- Born: 1983 (age 42–43) Dooradoyle, County Limerick, Ireland
- Occupations: radio and television broadcaster, podcaster

= Muireann O'Connell =

Irish broadcaster (born 1983)

Muireann O'Connell (born 1983) is an Irish radio and television broadcaster and podcaster from Dooradoyle, County Limerick, known for her work on Virgin Media Ireland and Today FM.

She has presented Ireland AM and The 6 O'Clock Show on Virgin Media One. She co-hosts a podcast, And Another Thing with comedian Emma Doran.

==Early life==
In her youth, O'Connell worked as staff in the Trinity Rooms nightclub in Limerick City.

==Career==
O'Connell started broadcasting with Limerick's Live 95FM and SPIN South West.

She was announced as a presenter on Today FM in 2018, following the withdrawal from public life of Al Porter. She was replaced by former Ray Darcy Show producer Mairead Ronan in 2019.

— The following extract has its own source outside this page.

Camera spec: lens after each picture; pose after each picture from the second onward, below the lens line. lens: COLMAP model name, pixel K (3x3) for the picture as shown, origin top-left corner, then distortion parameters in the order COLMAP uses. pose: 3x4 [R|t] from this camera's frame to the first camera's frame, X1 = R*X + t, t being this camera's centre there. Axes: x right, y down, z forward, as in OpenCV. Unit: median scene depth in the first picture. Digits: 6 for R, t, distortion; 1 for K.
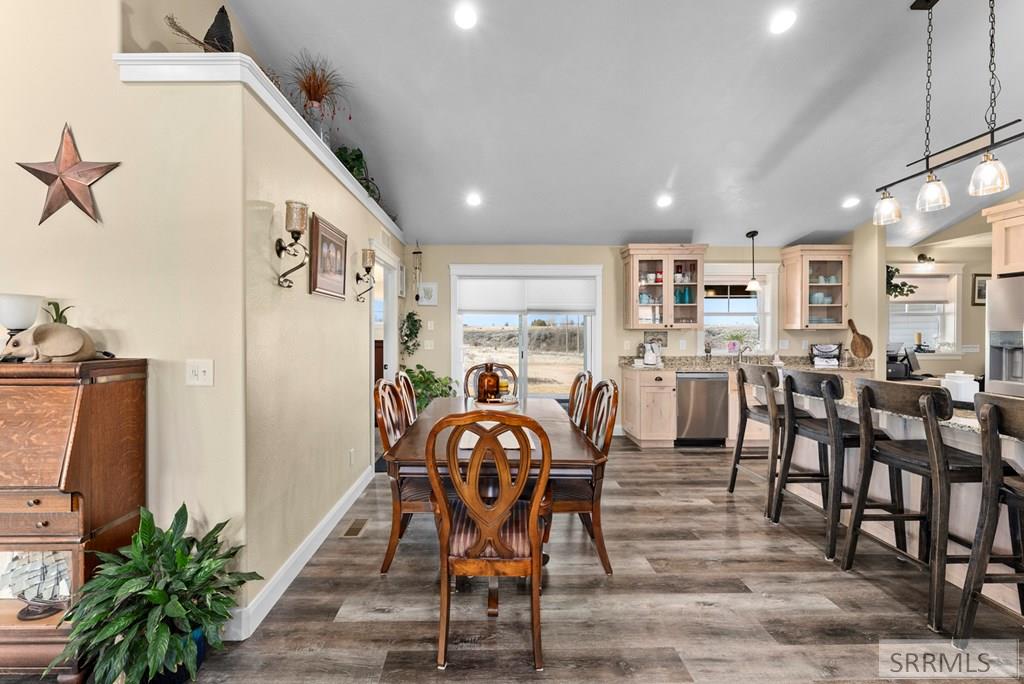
lens RADIAL K [[432.7, 0, 512.0], [0, 432.7, 342.0], [0, 0, 1]] dist [-0.002650, -0.000507]
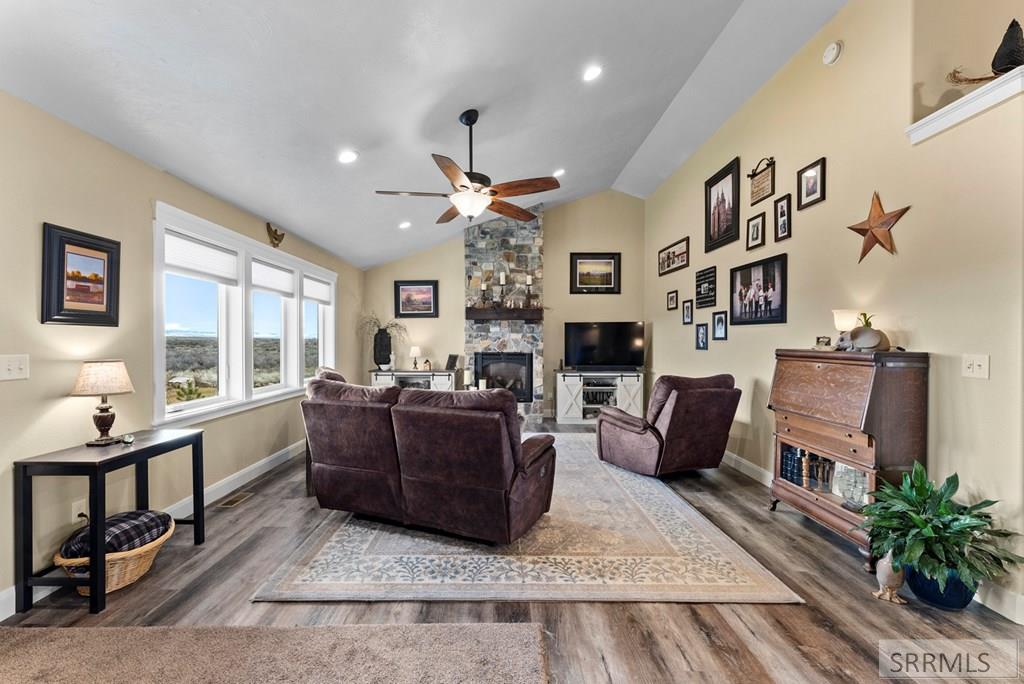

She co-hosted The 6 O'Clock Show with Ray Foley and then Martin King from 2017 to 2021.

After The 6 O'Clock Show, she moved to Ireland AM.

==Personal life==
O'Connell went to school at Crescent College in Limerick. As of 2023, O'Connell was engaged to a man not in the public eye.
O'Connell has spoken publicly of her wish not to have children.